ACTION ITEM
Look in the data below for the line that has "41: (964, 448, 8.49)", then print exactly every line from there through the line that has "43: (771, 570, 7.69)", leaving pictures out.

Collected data
************

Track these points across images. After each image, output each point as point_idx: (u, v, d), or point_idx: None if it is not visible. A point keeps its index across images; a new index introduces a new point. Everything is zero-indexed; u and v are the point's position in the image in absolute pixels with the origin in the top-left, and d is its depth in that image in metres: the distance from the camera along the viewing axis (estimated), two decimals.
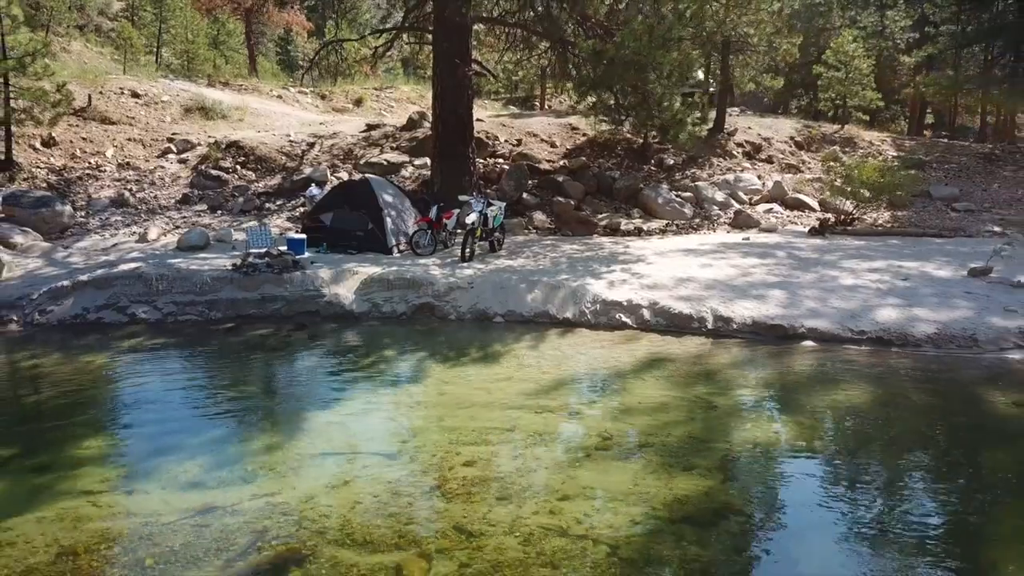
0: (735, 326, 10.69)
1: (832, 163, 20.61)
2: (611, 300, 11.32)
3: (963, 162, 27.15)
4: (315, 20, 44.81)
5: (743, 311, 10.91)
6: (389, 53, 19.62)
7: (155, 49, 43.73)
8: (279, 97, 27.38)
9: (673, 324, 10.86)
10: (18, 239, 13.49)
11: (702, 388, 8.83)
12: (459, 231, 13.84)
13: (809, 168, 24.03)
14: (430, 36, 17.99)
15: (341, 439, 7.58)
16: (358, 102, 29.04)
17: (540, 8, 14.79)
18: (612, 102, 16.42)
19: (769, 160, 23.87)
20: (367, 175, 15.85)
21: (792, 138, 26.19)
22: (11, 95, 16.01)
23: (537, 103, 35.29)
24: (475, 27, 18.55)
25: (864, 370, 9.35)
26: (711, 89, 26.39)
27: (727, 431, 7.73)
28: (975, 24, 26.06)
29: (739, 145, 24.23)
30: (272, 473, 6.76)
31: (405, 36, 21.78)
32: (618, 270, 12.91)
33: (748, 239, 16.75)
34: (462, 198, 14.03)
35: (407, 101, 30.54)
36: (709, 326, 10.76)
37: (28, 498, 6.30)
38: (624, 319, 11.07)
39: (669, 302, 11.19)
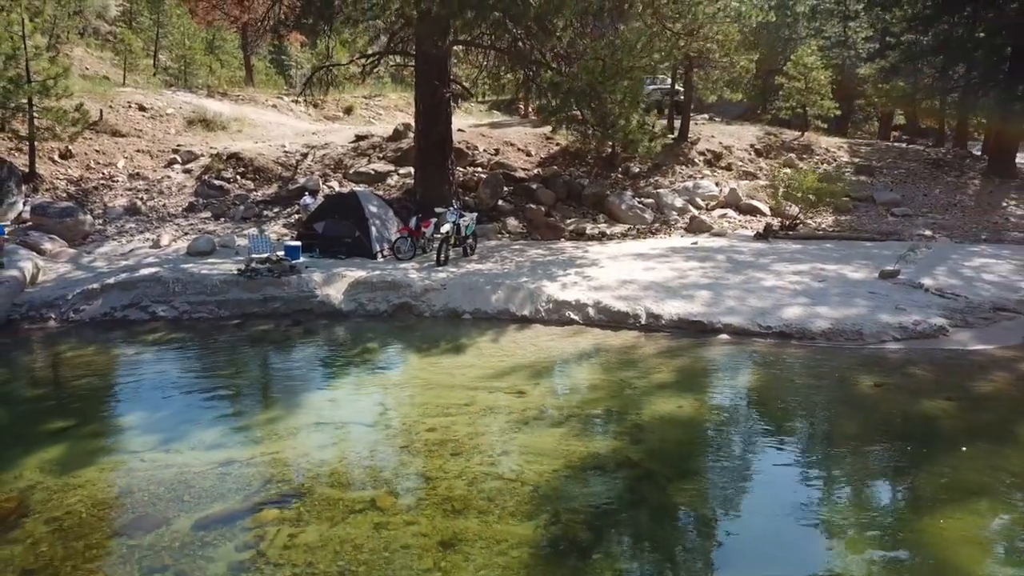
0: (664, 322, 12.66)
1: (778, 172, 22.57)
2: (562, 300, 13.29)
3: (911, 167, 29.19)
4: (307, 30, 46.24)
5: (672, 309, 12.89)
6: (376, 69, 21.43)
7: (153, 53, 45.46)
8: (274, 107, 29.22)
9: (613, 320, 12.83)
10: (47, 245, 15.36)
11: (627, 372, 10.81)
12: (437, 237, 15.76)
13: (765, 175, 26.02)
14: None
15: (330, 412, 9.52)
16: (348, 110, 30.90)
17: (508, 39, 16.65)
18: (579, 117, 18.29)
19: (728, 167, 25.84)
20: (354, 189, 17.72)
21: (752, 146, 28.17)
22: (35, 115, 17.81)
23: (521, 106, 37.16)
24: (455, 47, 20.37)
25: (762, 359, 11.35)
26: (678, 98, 28.27)
27: (639, 406, 9.70)
28: (921, 40, 28.01)
29: (701, 153, 26.20)
30: (276, 437, 8.71)
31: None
32: (572, 273, 14.88)
33: (696, 243, 18.71)
34: (438, 210, 15.97)
35: (395, 108, 32.43)
36: (643, 322, 12.73)
37: (90, 456, 8.23)
38: (572, 316, 13.03)
39: (611, 301, 13.16)
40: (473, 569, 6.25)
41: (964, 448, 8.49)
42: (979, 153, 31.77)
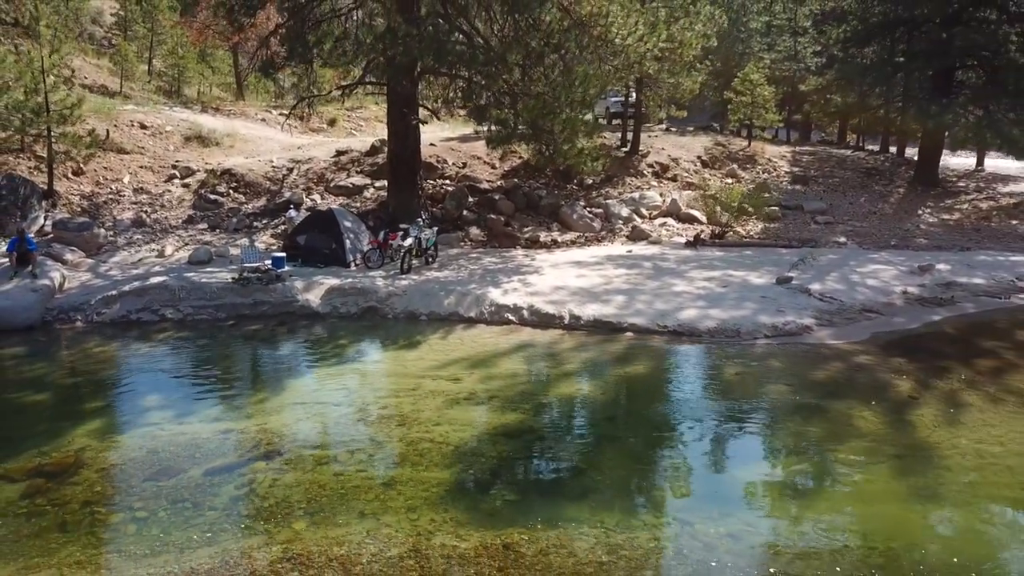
0: (583, 322, 15.45)
1: (708, 187, 25.40)
2: (502, 304, 16.06)
3: (846, 176, 32.05)
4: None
5: (590, 311, 15.68)
6: (355, 91, 24.05)
7: (148, 60, 47.83)
8: (263, 120, 31.81)
9: (542, 321, 15.59)
10: (69, 256, 18.00)
11: (544, 363, 13.60)
12: (402, 247, 18.44)
13: (708, 185, 28.79)
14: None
15: (307, 394, 12.26)
16: (332, 122, 33.53)
17: (464, 77, 19.39)
18: (526, 143, 20.99)
19: (674, 179, 28.62)
20: (332, 207, 20.37)
21: (699, 157, 30.97)
22: (53, 140, 20.42)
23: None
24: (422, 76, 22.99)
25: (653, 353, 14.15)
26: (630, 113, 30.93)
27: (547, 389, 12.49)
28: (855, 59, 30.78)
29: (650, 165, 28.97)
30: (263, 413, 11.46)
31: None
32: (515, 280, 17.64)
33: (631, 251, 21.48)
34: (402, 226, 18.69)
35: (375, 120, 35.06)
36: (566, 322, 15.50)
37: (122, 427, 10.94)
38: (510, 317, 15.80)
39: (541, 305, 15.94)
40: (403, 500, 9.00)
41: (782, 420, 11.34)
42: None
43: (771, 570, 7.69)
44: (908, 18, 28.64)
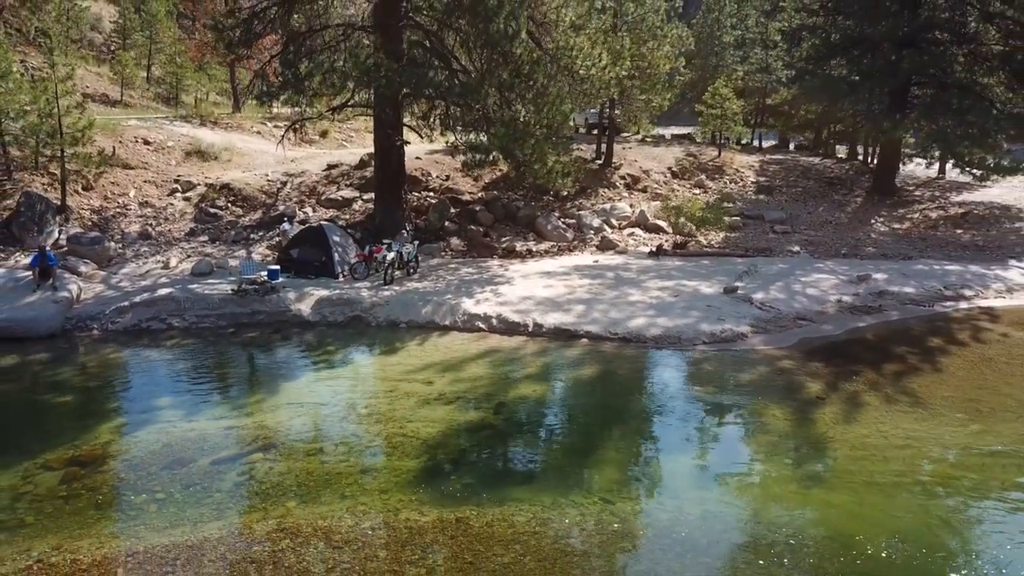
0: (544, 329, 17.37)
1: (670, 202, 27.34)
2: (473, 313, 17.98)
3: (809, 185, 33.99)
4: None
5: (551, 319, 17.61)
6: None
7: (147, 68, 49.58)
8: (258, 133, 33.63)
9: (508, 329, 17.51)
10: (83, 269, 19.84)
11: (507, 367, 15.52)
12: (386, 260, 20.31)
13: (677, 195, 30.73)
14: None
15: (298, 395, 14.17)
16: (323, 134, 35.37)
17: (442, 105, 21.31)
18: (499, 163, 22.87)
19: (644, 190, 30.54)
20: (322, 222, 22.22)
21: (670, 168, 32.90)
22: (66, 160, 22.26)
23: None
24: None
25: (603, 358, 16.08)
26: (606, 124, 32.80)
27: (507, 390, 14.40)
28: (816, 76, 32.65)
29: (622, 177, 30.89)
30: (261, 411, 13.37)
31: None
32: (487, 290, 19.54)
33: (597, 261, 23.39)
34: (386, 240, 20.58)
35: (365, 131, 36.88)
36: (530, 330, 17.43)
37: (139, 424, 12.81)
38: (480, 325, 17.71)
39: (508, 314, 17.86)
40: (377, 484, 10.93)
41: (701, 416, 13.31)
42: None
43: (672, 536, 9.65)
44: (865, 38, 30.53)
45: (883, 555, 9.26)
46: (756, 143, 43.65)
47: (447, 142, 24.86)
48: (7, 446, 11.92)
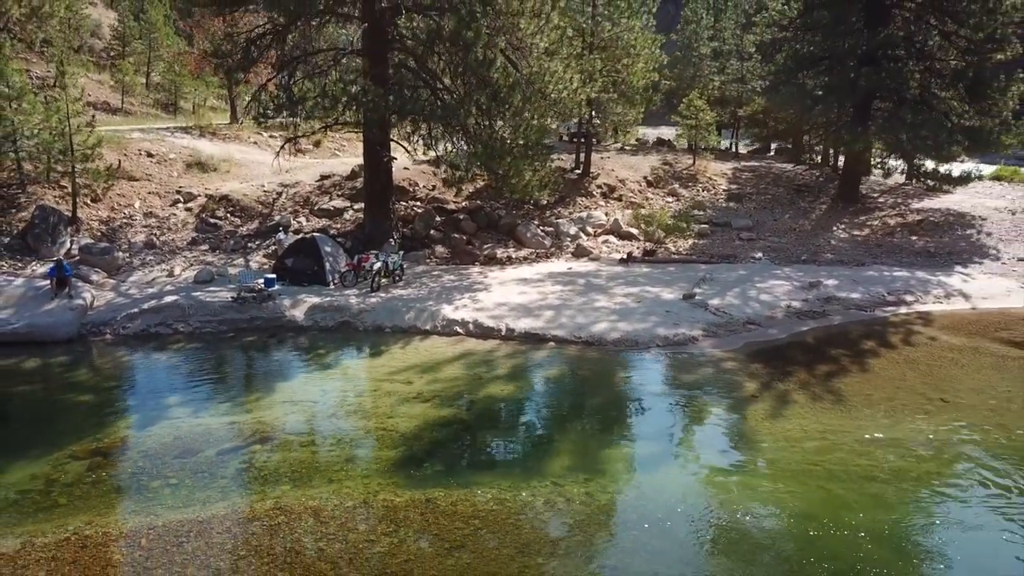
0: (516, 334, 19.18)
1: (639, 212, 29.14)
2: (452, 318, 19.78)
3: (778, 193, 35.81)
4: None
5: (523, 324, 19.43)
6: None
7: (146, 74, 51.28)
8: (255, 143, 35.35)
9: (483, 333, 19.31)
10: (95, 277, 21.59)
11: (480, 369, 17.33)
12: (373, 269, 22.07)
13: (650, 204, 32.54)
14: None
15: (293, 394, 15.96)
16: (317, 143, 37.09)
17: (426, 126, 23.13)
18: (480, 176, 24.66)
19: (620, 199, 32.35)
20: (314, 234, 23.97)
21: (646, 177, 34.70)
22: (76, 175, 24.00)
23: None
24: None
25: (567, 360, 17.88)
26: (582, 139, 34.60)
27: (479, 389, 16.20)
28: (786, 88, 34.45)
29: (599, 187, 32.68)
30: (259, 409, 15.17)
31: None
32: (466, 297, 21.33)
33: (571, 268, 25.19)
34: (373, 252, 22.37)
35: (357, 140, 38.45)
36: (503, 334, 19.23)
37: (152, 420, 14.59)
38: (458, 330, 19.51)
39: (484, 319, 19.67)
40: (360, 470, 12.74)
41: (646, 412, 15.15)
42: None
43: (609, 513, 11.50)
44: (830, 54, 32.32)
45: (783, 527, 11.12)
46: (733, 148, 45.56)
47: (435, 154, 26.59)
48: (38, 439, 13.70)
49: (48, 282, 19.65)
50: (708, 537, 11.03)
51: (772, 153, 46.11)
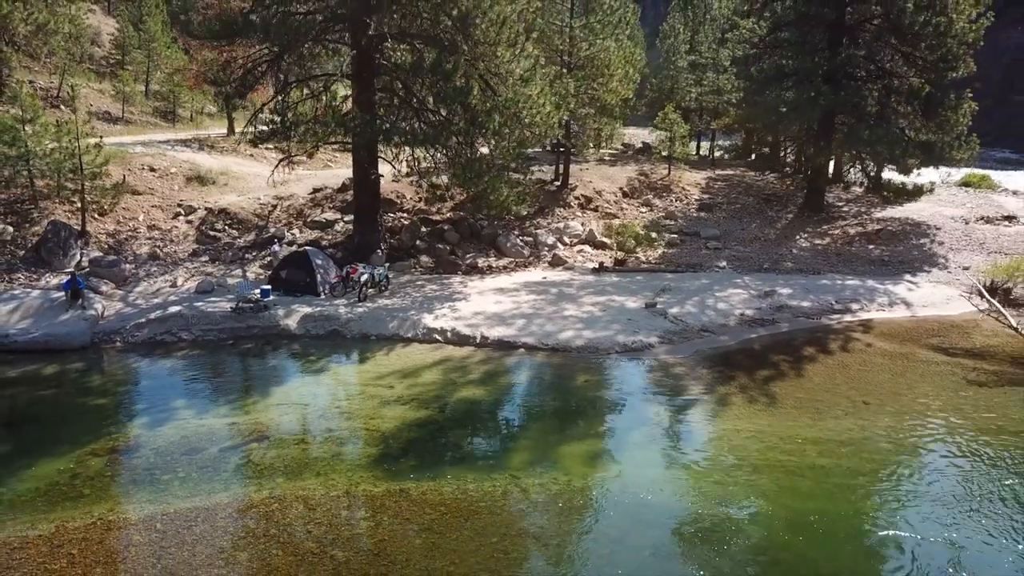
0: (490, 341, 21.12)
1: (613, 225, 31.09)
2: (432, 327, 21.71)
3: (748, 202, 37.77)
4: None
5: (496, 332, 21.37)
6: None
7: (145, 82, 53.03)
8: (251, 155, 37.20)
9: (460, 340, 21.24)
10: (104, 288, 23.47)
11: (455, 374, 19.27)
12: (361, 281, 23.97)
13: (625, 214, 34.48)
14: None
15: (286, 397, 17.88)
16: (310, 155, 38.87)
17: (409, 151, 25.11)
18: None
19: (596, 209, 34.28)
20: (306, 248, 25.85)
21: (621, 188, 36.65)
22: (85, 192, 25.87)
23: None
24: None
25: (534, 365, 19.82)
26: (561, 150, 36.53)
27: (453, 392, 18.14)
28: (754, 104, 36.43)
29: (576, 198, 34.62)
30: (256, 411, 17.10)
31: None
32: (446, 307, 23.26)
33: (545, 278, 27.11)
34: (359, 264, 24.28)
35: (349, 152, 40.42)
36: (477, 341, 21.16)
37: (159, 422, 16.49)
38: (437, 337, 21.44)
39: (461, 327, 21.60)
40: (344, 465, 14.68)
41: (600, 412, 17.12)
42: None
43: (558, 503, 13.46)
44: (796, 71, 34.26)
45: (707, 513, 13.12)
46: (710, 156, 47.59)
47: (417, 176, 28.47)
48: (61, 438, 15.60)
49: (63, 294, 21.50)
50: (640, 519, 12.99)
51: (753, 157, 47.97)
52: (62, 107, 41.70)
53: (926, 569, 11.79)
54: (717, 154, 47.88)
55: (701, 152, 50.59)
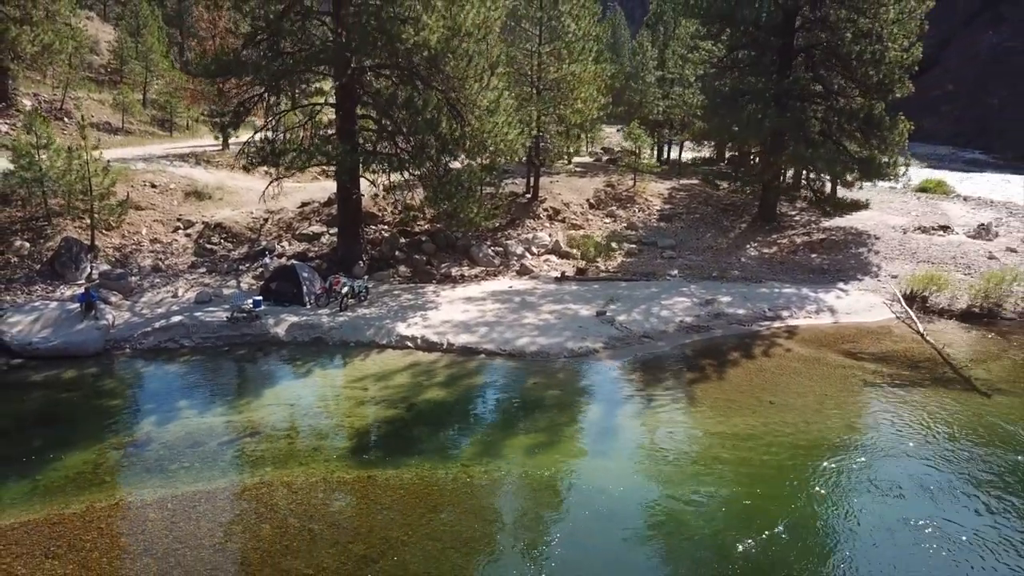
0: (455, 347, 24.05)
1: (577, 236, 34.03)
2: (404, 334, 24.64)
3: (706, 212, 40.71)
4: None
5: (461, 339, 24.31)
6: None
7: (143, 91, 55.71)
8: (244, 168, 39.92)
9: (428, 347, 24.18)
10: (113, 299, 26.32)
11: (422, 377, 22.21)
12: (342, 293, 26.86)
13: (590, 224, 37.39)
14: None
15: (275, 398, 20.80)
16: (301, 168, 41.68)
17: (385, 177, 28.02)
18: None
19: (563, 220, 37.18)
20: (293, 262, 28.74)
21: (588, 200, 39.55)
22: (94, 211, 28.70)
23: None
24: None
25: (491, 368, 22.76)
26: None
27: (420, 393, 21.07)
28: (712, 119, 39.31)
29: (545, 210, 37.51)
30: (249, 410, 20.03)
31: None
32: (418, 316, 26.19)
33: (511, 287, 30.03)
34: (341, 275, 27.18)
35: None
36: (444, 348, 24.10)
37: (166, 420, 19.40)
38: (408, 344, 24.36)
39: (430, 335, 24.55)
40: (323, 456, 17.64)
41: (541, 410, 20.11)
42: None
43: (500, 488, 16.45)
44: (749, 91, 37.16)
45: (617, 494, 16.12)
46: (677, 163, 50.59)
47: (395, 198, 31.29)
48: (83, 435, 18.49)
49: (79, 306, 24.37)
50: (567, 500, 15.97)
51: (725, 163, 50.85)
52: (65, 119, 44.63)
53: (797, 539, 14.80)
54: (686, 158, 50.94)
55: (671, 157, 53.58)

************

SOLUTION TO THE EXERCISE
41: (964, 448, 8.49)
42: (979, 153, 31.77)
0: (583, 322, 15.45)
1: (708, 187, 25.40)
2: (502, 304, 16.06)
3: (846, 176, 32.05)
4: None
5: (590, 311, 15.68)
6: (355, 91, 24.05)
7: (148, 60, 47.83)
8: (263, 120, 31.81)
9: (542, 321, 15.59)
10: (69, 256, 18.00)
11: (544, 363, 13.60)
12: (402, 247, 18.44)
13: (708, 185, 28.79)
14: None
15: (307, 394, 12.26)
16: (332, 122, 33.53)
17: (464, 77, 19.39)
18: (526, 143, 20.99)
19: (674, 179, 28.62)
20: (332, 207, 20.37)
21: (699, 157, 30.97)
22: (53, 140, 20.42)
23: None
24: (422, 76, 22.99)
25: (653, 353, 14.15)
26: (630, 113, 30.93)
27: (547, 389, 12.49)
28: (855, 59, 30.78)
29: (650, 165, 28.97)
30: (263, 413, 11.46)
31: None
32: (515, 280, 17.64)
33: (631, 251, 21.48)
34: (402, 226, 18.69)
35: (375, 120, 35.06)
36: (566, 322, 15.50)
37: (122, 427, 10.94)
38: (510, 317, 15.80)
39: (541, 305, 15.94)
40: (403, 500, 9.00)
41: (782, 420, 11.34)
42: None
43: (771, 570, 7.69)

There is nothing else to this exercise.